Exercise 1:
Answer these questions from the New Zealand solar text:
(a) Over how many years do the council targeted rates schemes usually run?
(b) How much per year can households save by switching to the right retailer?
(c) What does the Warmer Kiwi Homes programme fund?
Exercise 2: Reproduce the New Zealand solar text word for word, from "Check your council" up to and including "under a minute.".
== Selected text
Check your council loan scheme

Auckland, Tauranga, Hutt City, Nelson, Christchurch and others run voluntary targeted rates schemes. Single-digit interest over 10 to 15 years usually flips cash-flow positive from year 1.

Save up to $400 per year
Free comparison, no commitment

Not sure your retailer is the most rewarding for solar households?

Kiwi households can save up to $400 per year by switching to the right retailer for their usage. Compare every NZ electricity retailer in under a minute.

The Selectra expert answers your questions

No. New Zealand has no national rebate, feed-in tariff or grant for residential solar power, unlike Australia (STCs) or many EU countries. The only public support comes from local-council low-interest loan schemes (Auckland Retrofit Your Home, Tauranga, Christchurch Sustainable Homes and others), which finance the system but do not reduce its cost. The Warmer Kiwi Homes programme funds insulation and heat pumps, not solar panels. GST applies in full to all residential installs.
====
== Given data
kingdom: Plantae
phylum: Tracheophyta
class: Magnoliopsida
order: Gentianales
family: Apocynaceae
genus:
====
Written solution 1:
(a) 10 to 15 years.
(b) Up to $400 per year.
(c) Insulation and heat pumps.

Written solution 2:
Check your council loan scheme

Auckland, Tauranga, Hutt City, Nelson, Christchurch and others run voluntary targeted rates schemes. Single-digit interest over 10 to 15 years usually flips cash-flow positive from year 1.

Save up to $400 per year
Free comparison, no commitment

Not sure your retailer is the most rewarding for solar households?

Kiwi households can save up to $400 per year by switching to the right retailer for their usage. Compare every NZ electricity retailer in under a minute.